This is an automated email from the ASF dual-hosted git repository.
alamb pushed a commit to branch main
in repository https://gitbox.apache.org/repos/asf/arrow-datafusion.git
The following commit(s) were added to refs/heads/main by this push:
new 4d93b6a380 [MINOR] Supporting repartition joins conf in SHJ (#6998)
4d93b6a380 is described below
commit 4d93b6a3802151865b68967bdc4c7d7ef425b49a
Author: Metehan Yıldırım <[email protected]>
AuthorDate: Tue Jul 18 12:46:35 2023 +0300
[MINOR] Supporting repartition joins conf in SHJ (#6998)
* Initial
* Update mod.rs
* Add fmt_as and refactor tests
---
.../core/src/physical_optimizer/pipeline_fixer.rs | 5 ++-
datafusion/core/src/physical_plan/joins/mod.rs | 9 +++++
.../src/physical_plan/joins/symmetric_hash_join.rs | 41 ++++++++++++++--------
3 files changed, 40 insertions(+), 15 deletions(-)
diff --git a/datafusion/core/src/physical_optimizer/pipeline_fixer.rs
b/datafusion/core/src/physical_optimizer/pipeline_fixer.rs
index caae774345..7db3e99c39 100644
--- a/datafusion/core/src/physical_optimizer/pipeline_fixer.rs
+++ b/datafusion/core/src/physical_optimizer/pipeline_fixer.rs
@@ -27,7 +27,9 @@ use crate::error::Result;
use crate::physical_optimizer::join_selection::swap_hash_join;
use crate::physical_optimizer::pipeline_checker::PipelineStatePropagator;
use crate::physical_optimizer::PhysicalOptimizerRule;
-use crate::physical_plan::joins::{HashJoinExec, PartitionMode,
SymmetricHashJoinExec};
+use crate::physical_plan::joins::{
+ HashJoinExec, PartitionMode, StreamJoinPartitionMode,
SymmetricHashJoinExec,
+};
use crate::physical_plan::ExecutionPlan;
use datafusion_common::tree_node::{Transformed, TreeNode};
use datafusion_common::DataFusionError;
@@ -101,6 +103,7 @@ fn hash_join_convert_symmetric_subrule(
hash_join.filter().cloned(),
hash_join.join_type(),
hash_join.null_equals_null(),
+ StreamJoinPartitionMode::Partitioned,
)

Extracted material:

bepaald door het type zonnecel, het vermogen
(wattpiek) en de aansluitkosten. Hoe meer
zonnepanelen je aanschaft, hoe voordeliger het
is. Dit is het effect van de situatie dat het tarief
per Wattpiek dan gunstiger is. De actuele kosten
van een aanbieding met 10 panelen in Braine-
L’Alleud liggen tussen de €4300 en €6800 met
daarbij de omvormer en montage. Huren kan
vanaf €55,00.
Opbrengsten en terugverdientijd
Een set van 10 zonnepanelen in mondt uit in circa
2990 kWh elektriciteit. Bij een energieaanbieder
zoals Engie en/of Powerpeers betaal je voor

==

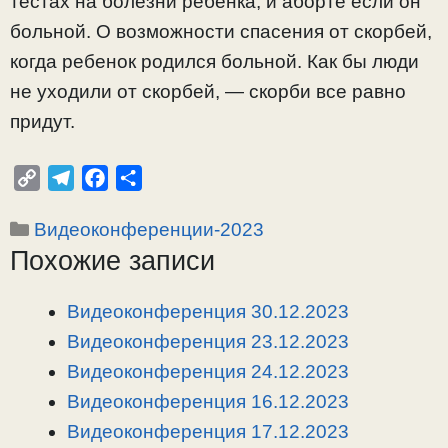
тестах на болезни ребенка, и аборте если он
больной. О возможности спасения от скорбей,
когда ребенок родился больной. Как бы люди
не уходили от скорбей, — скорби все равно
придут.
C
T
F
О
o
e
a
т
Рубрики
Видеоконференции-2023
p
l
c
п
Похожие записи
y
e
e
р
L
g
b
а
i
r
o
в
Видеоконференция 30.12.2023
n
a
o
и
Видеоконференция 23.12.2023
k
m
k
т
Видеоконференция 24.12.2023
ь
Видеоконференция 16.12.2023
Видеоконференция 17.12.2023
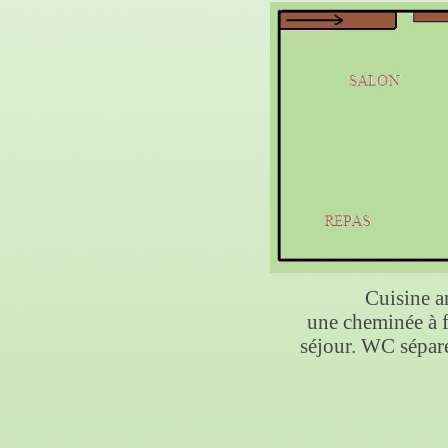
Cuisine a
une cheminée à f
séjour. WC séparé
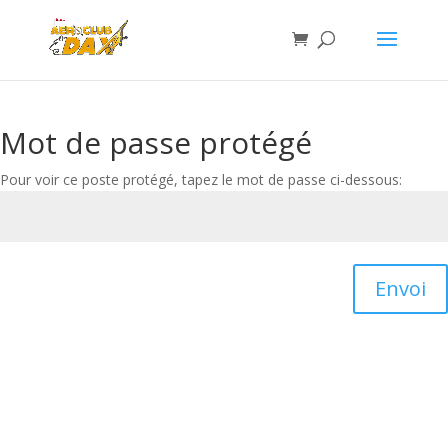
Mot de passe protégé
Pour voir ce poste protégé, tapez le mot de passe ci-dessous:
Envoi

Work to complete: Transcribe the commit email word for word, starting with "4d93b6a380 is described" and going on through "insertions(+), 15 deletions(-)". The material above plays no part in what comes next.

Answer box:
4d93b6a380 is described below
commit 4d93b6a3802151865b68967bdc4c7d7ef425b49a
Author: Metehan Yıldırım <[email protected]>
AuthorDate: Tue Jul 18 12:46:35 2023 +0300
[MINOR] Supporting repartition joins conf in SHJ (#6998)
* Initial
* Update mod.rs
* Add fmt_as and refactor tests
---
.../core/src/physical_optimizer/pipeline_fixer.rs | 5 ++-
datafusion/core/src/physical_plan/joins/mod.rs | 9 +++++
.../src/physical_plan/joins/symmetric_hash_join.rs | 41 ++++++++++++++--------
3 files changed, 40 insertions(+), 15 deletions(-)